Alert from the Rights Working Group

Alert from the American Immigration Lawyers Association

Alert from the New American Opportunity Campaign

Monday, September 18, 2006

"I think we missed the boat with this one"

There was an excellent article by the Associate Press on Friday ( Immigration Raid Makes a Ghost Town) that illustrates what the future could be like if enforcement-only immigration measures are passed in Congress.

In the small town of Stillmore, Georgia, more than 120 illegal immigrants have been rounded up and detained for deportation and the community has been made a virtual ghost town.

The article included telling quotes from U.S. citizens in the community, statements that Congressional representatives should listen to.

"These people come over here to make a better way of life, not to blow us up," complained Keith Slater, who keeps a portrait of Ronald Reagan on the wall. "I'm a die-hard Republican, but I think we missed the boat with this one."

Trailer park operator David Robinson told AP "These people might not have American rights, but they've damn sure got human rights," Robinson said. "There ain't no reason to treat them like animals."

ACTION STEP: Copy and paste the article above and e-mail it to your representative in the House. Tell him/her that this is not what you want your country to turn into.

Friday, September 15, 2006

The House takes action (or so it seems)

On Thursday, the House approved the Secure Fence Act of 2006 with 283 votes for and 138 votes against (You can see how your representative voted here.) The bill mandates the erection of 700 miles of double-layered fencing along the 2,000-mile border that now has about 75 miles of fencing.

The bill passed Thursday doesn't include money for the fence and it's not clear how it will be paid for. The majority party said it will cost more than $2 billion and it will be included in a later appropriations bill. The minority party estimated it will cost $7 billion. But in the recent months of political showmanship, does it matter if the thing actually gets built? One of the original sponsors of the bill, Rep. Peter King, R-N.Y. says the bill was needed to show Americans "we can take meaningful action to secure the border." Showing is more important than doing after all... Rep. Alcee Hastings, D-Fla. said as much: "This is nothing more than political gamesmanship in the run-up to the midterm elections. Sounds good. Does nothing."

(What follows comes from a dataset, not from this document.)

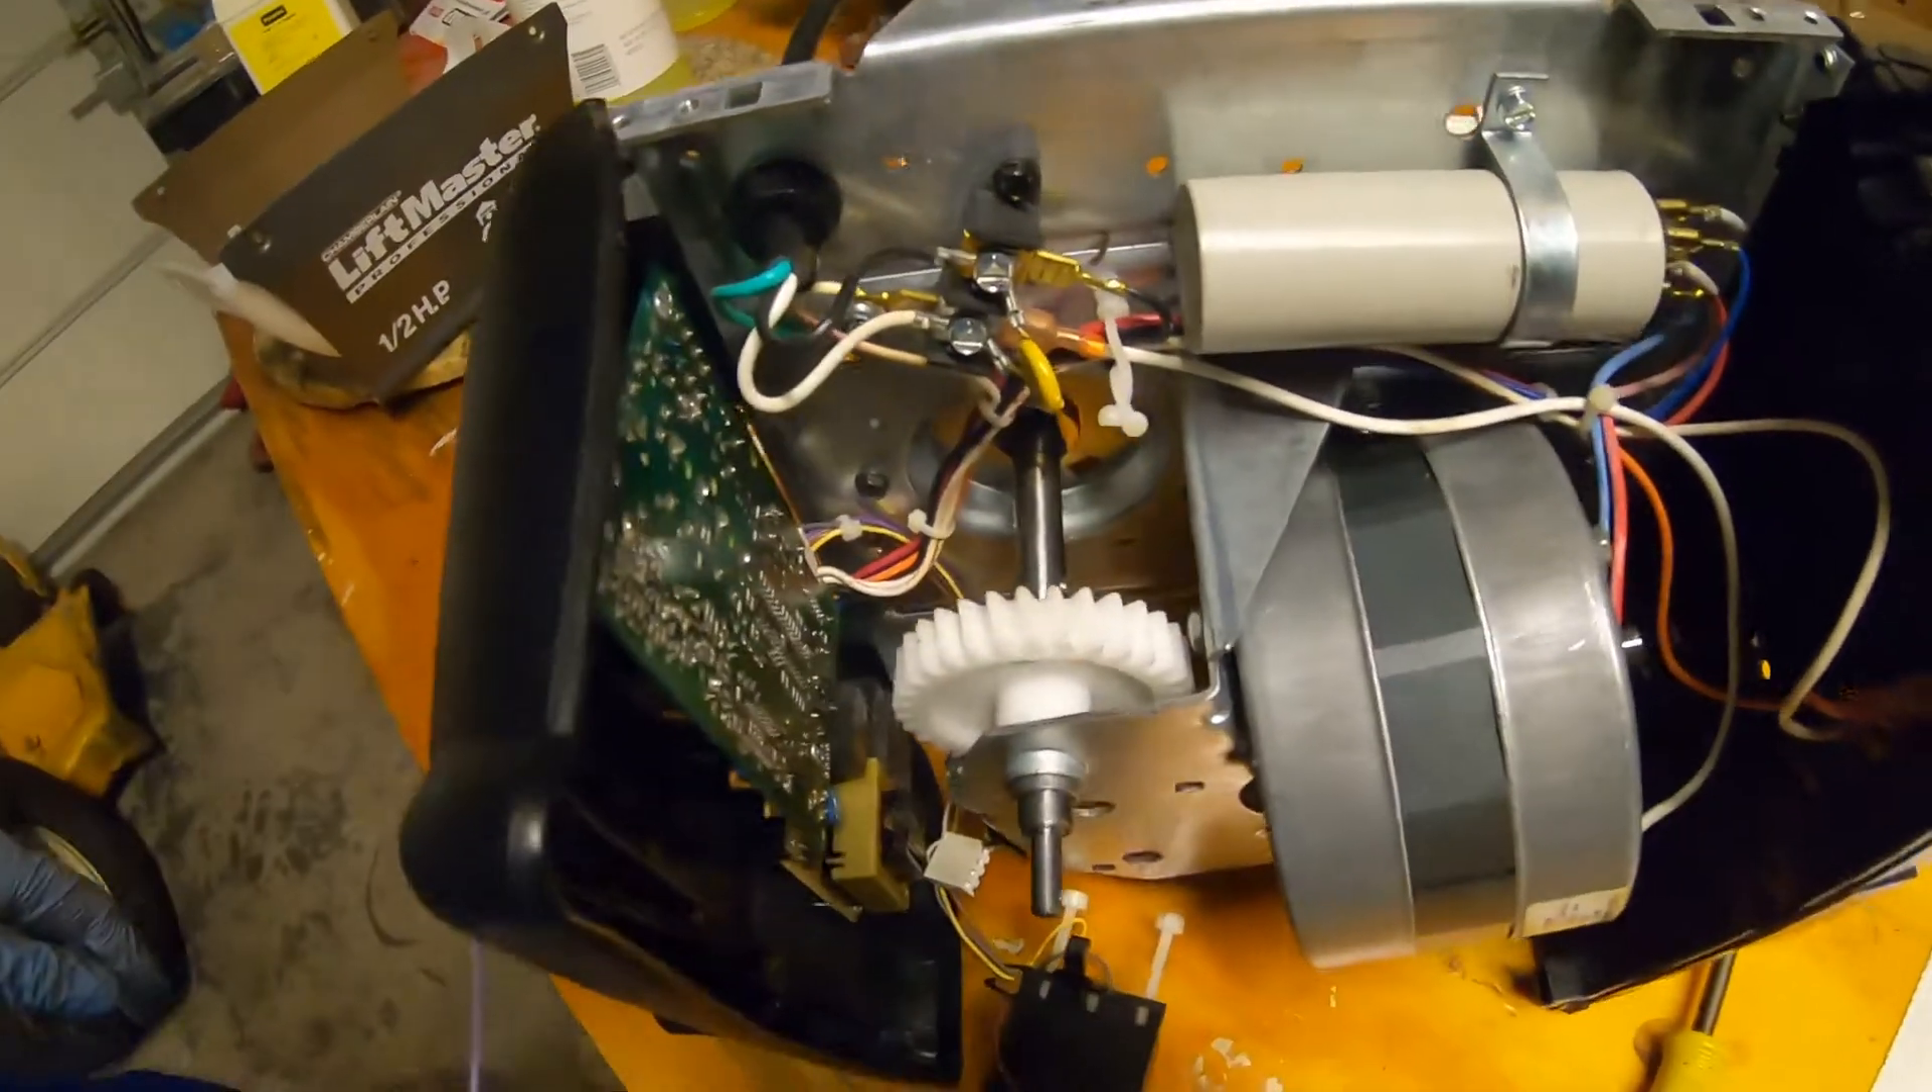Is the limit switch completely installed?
No.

At a press conference, House Speaker J. Dennis Hastert (R-Ill.) added "Republicans believe we can have a no-penetration border. If we build [the fence], they will no longer come illegally." Instead of coming illegally, would-be immigrants will die trying. A recent Government Accountability Office report showed that governmental efforts have not prevented deaths of immigrants who are now crossing in more dangerous regions along the border. More fencing will only push desperate border crossers to more desperate measures.

Another interesting aspect of the bill pertains to Border Enforcement Officers authority to stop fleeing vehicles at the border. Could this be in direct response to the recent deaths in Arizona? Could the House be anticipating possible lawsuits similar to the recent conviction of two officers who shot a Mexican man in the back in February?

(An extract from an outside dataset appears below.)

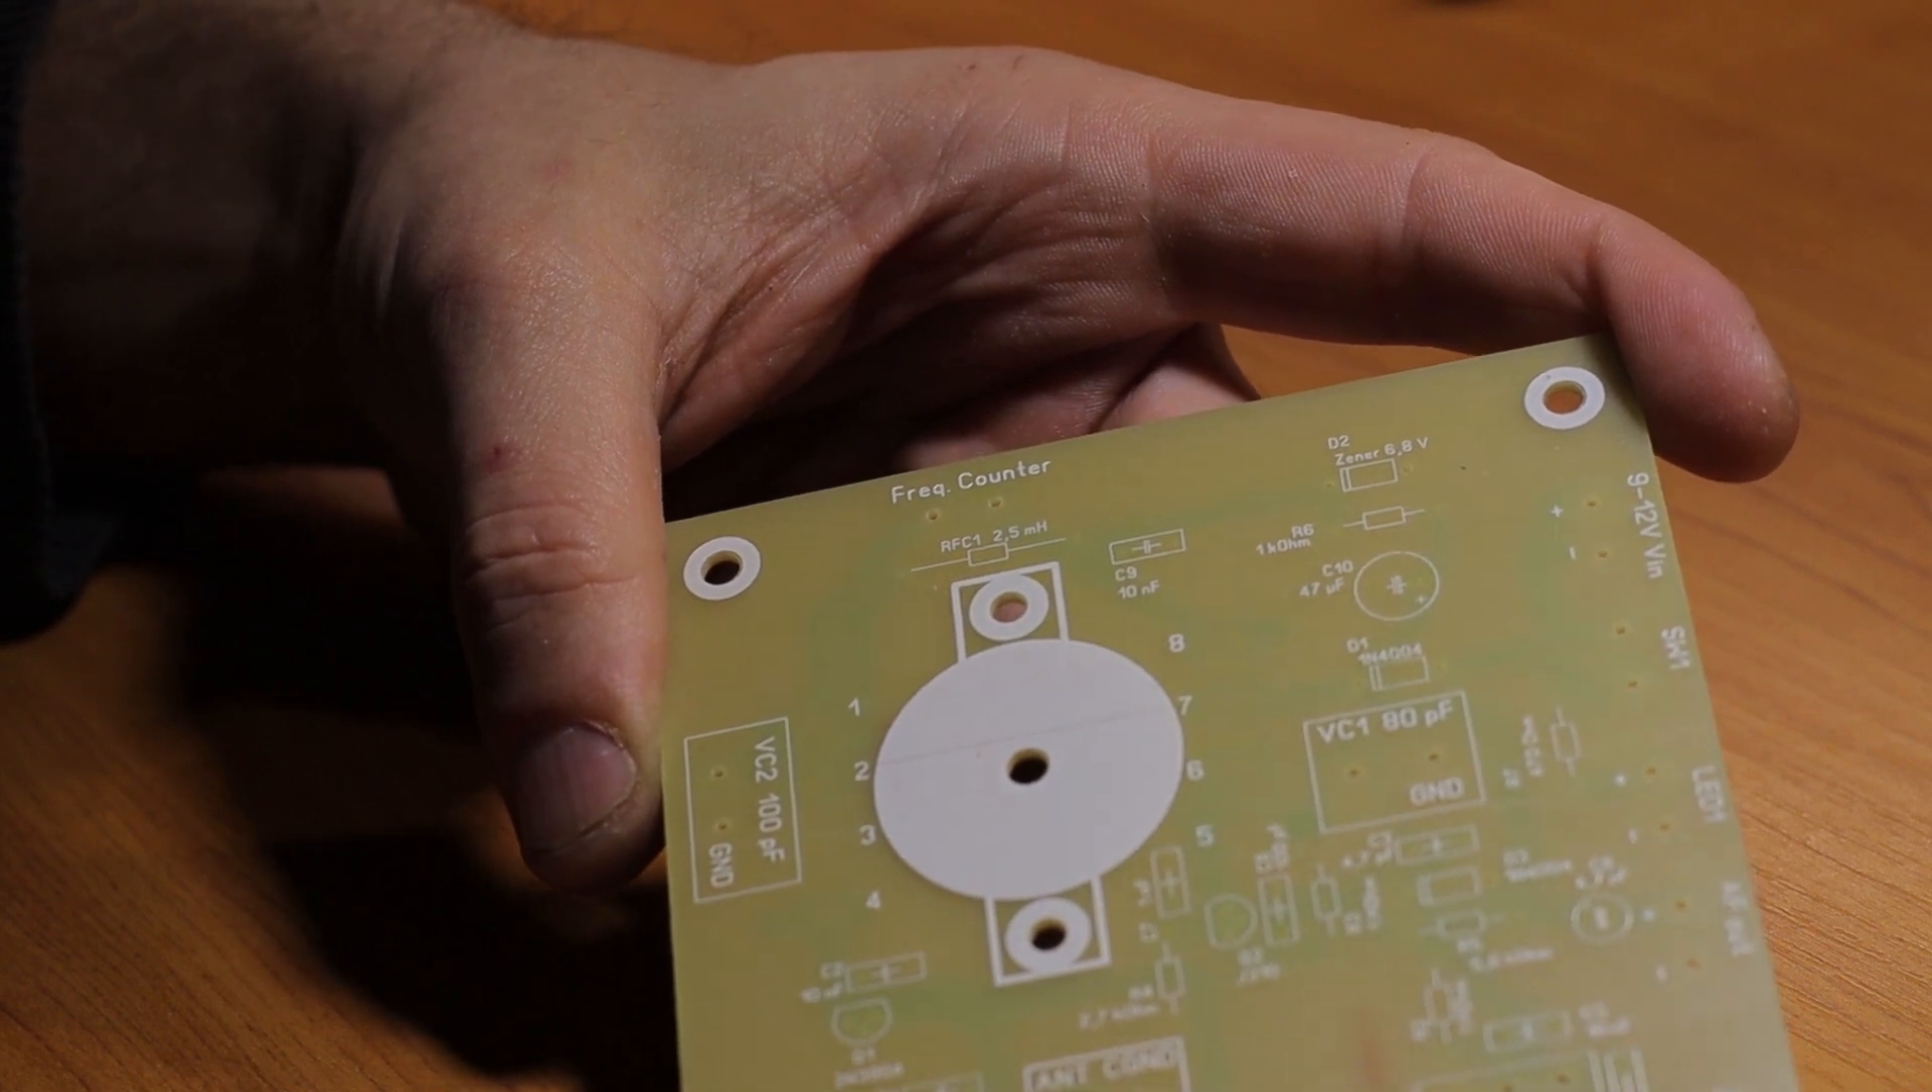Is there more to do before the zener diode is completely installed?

Republican party members in the Senate weren't sure what to think of the Secure Fence Act. Senator Mel Martinez who co-wrote the Senate bill said "I'm not going to take a position against it. [The House bill is] not comprehensive immigration reform: it's just security."

Critics of the bill see it as political strategy. Rep. Sheila Jackson-Lee (D-Texas) said "I think it's sad when House leadership has sought to take an important issue and turn it into a political platform." Rep. Lloyd Doggett (D-Texas) accused House Republicans of using immigration as a scare tactic, confusing terrorists with immigrants so that Americans would think that "Osama bin Laden is heading north in a sombrero."

On Thursday, House leaders also unveiled other border security bills addressing immigrant gangs, speedier deportations and other issues they plan to consider.

ACTION STEP: E-mail your representative and tell him/her to stop making a show in Washington and do something about real immigration reform that creates a path for the 12 million undocumented people in this country to come out of the shadows and gain a legal status.